Aside from the pictures, copy the listing exactly.
Supplied data section start
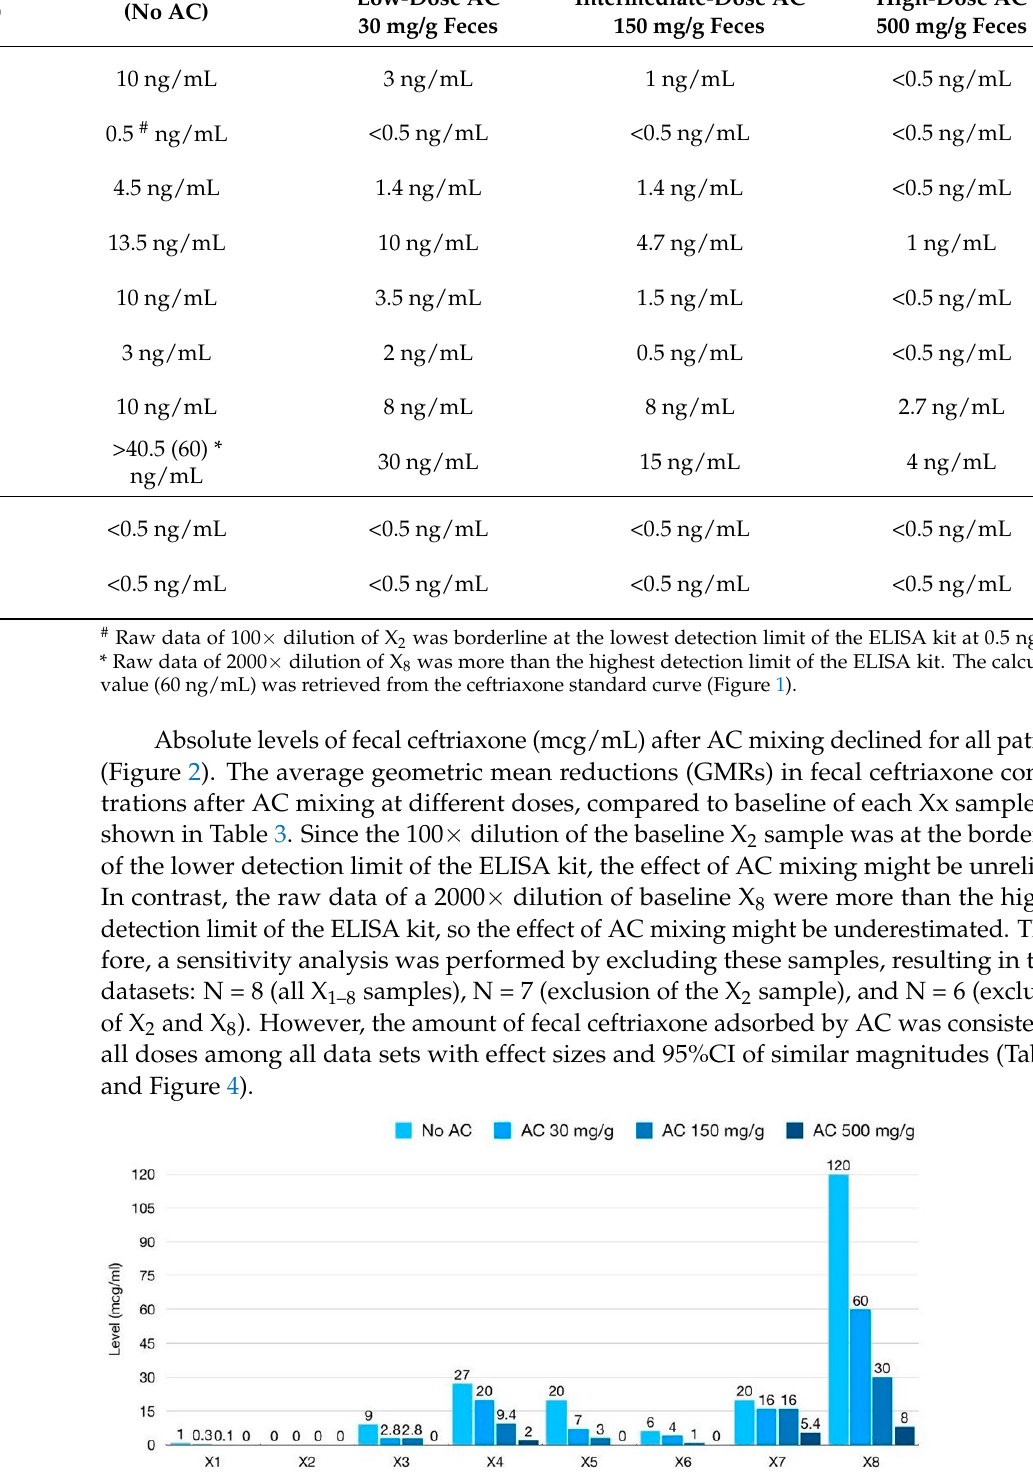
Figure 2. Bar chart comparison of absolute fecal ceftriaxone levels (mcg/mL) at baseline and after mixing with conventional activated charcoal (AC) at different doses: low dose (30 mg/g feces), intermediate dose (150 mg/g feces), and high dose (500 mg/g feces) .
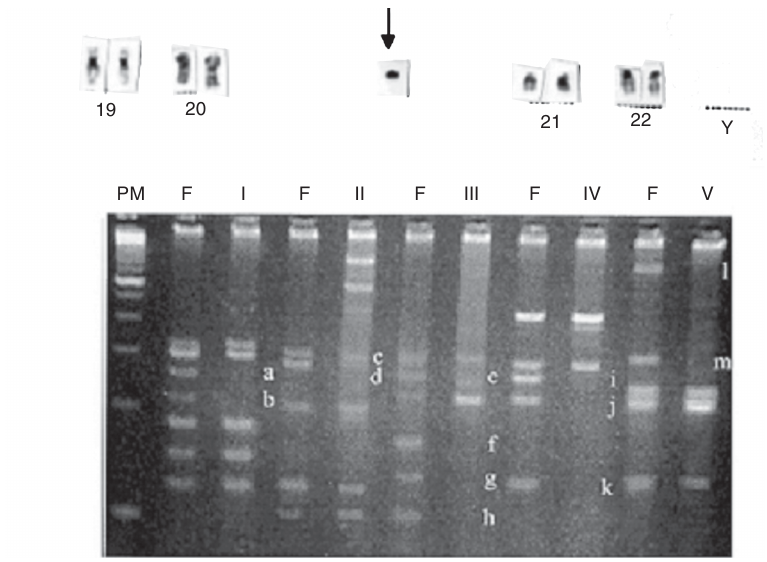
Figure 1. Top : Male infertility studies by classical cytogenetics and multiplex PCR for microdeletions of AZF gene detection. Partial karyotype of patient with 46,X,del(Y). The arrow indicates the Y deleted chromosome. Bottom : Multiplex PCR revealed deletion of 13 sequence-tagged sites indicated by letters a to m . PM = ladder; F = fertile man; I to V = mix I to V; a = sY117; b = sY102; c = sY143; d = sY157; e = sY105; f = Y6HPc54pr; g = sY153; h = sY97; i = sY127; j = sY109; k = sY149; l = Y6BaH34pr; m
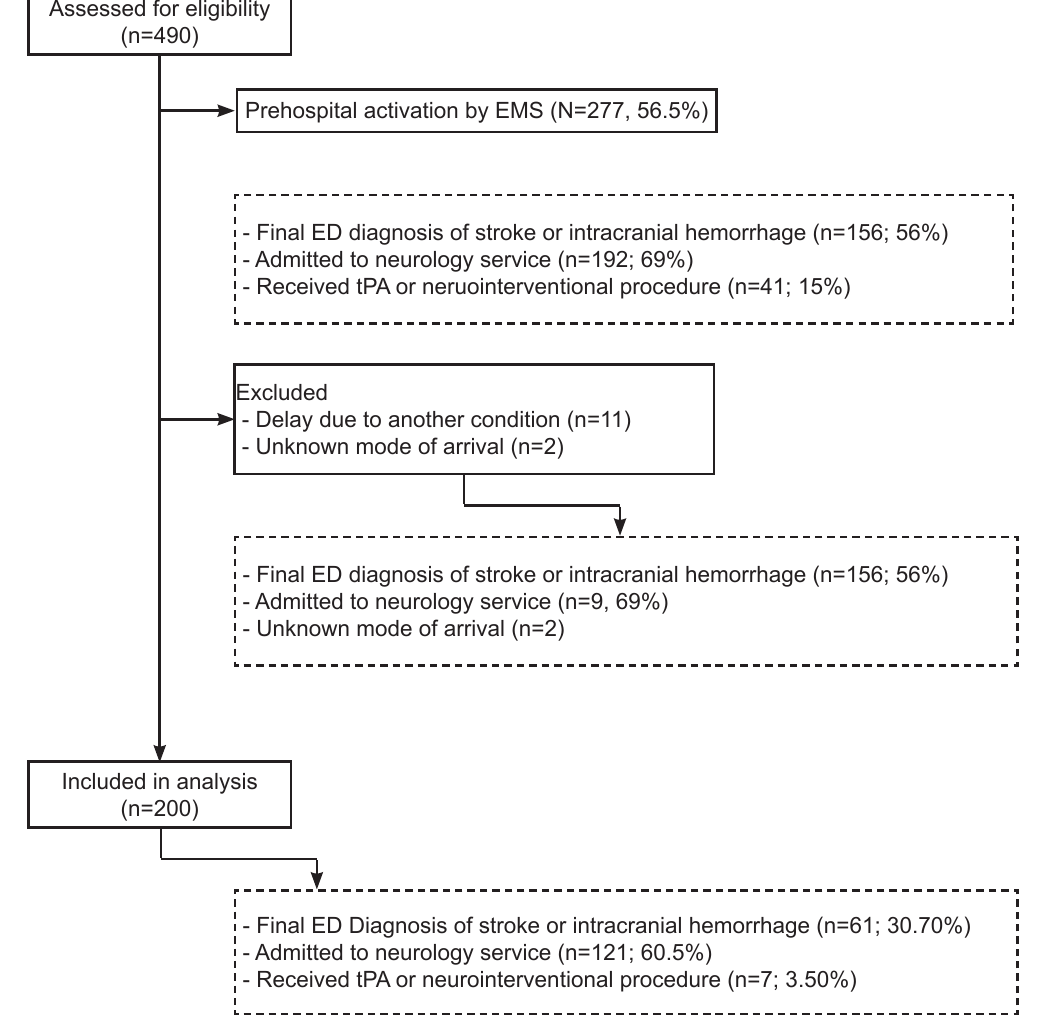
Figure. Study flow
Supplied data section end
### Answer section
Figure 2. Bar chart comparison of absolute fecal ceftriaxone levels (mcg/mL) at baseline and after mixing with conventional activated charcoal (AC) at different doses: low dose (30 mg/g feces), intermediate dose (150 mg/g feces), and high dose (500 mg/g feces) .
Figure 1. Top : Male infertility studies by classical cytogenetics and multiplex PCR for microdeletions of AZF gene detection. Partial karyotype of patient with 46,X,del(Y). The arrow indicates the Y deleted chromosome. Bottom : Multiplex PCR revealed deletion of 13 sequence-tagged sites indicated by letters a to m . PM = ladder; F = fertile man; I to V = mix I to V; a = sY117; b = sY102; c = sY143; d = sY157; e = sY105; f = Y6HPc54pr; g = sY153; h = sY97; i = sY127; j = sY109; k = sY149; l = Y6BaH34pr; m
Figure. Study flow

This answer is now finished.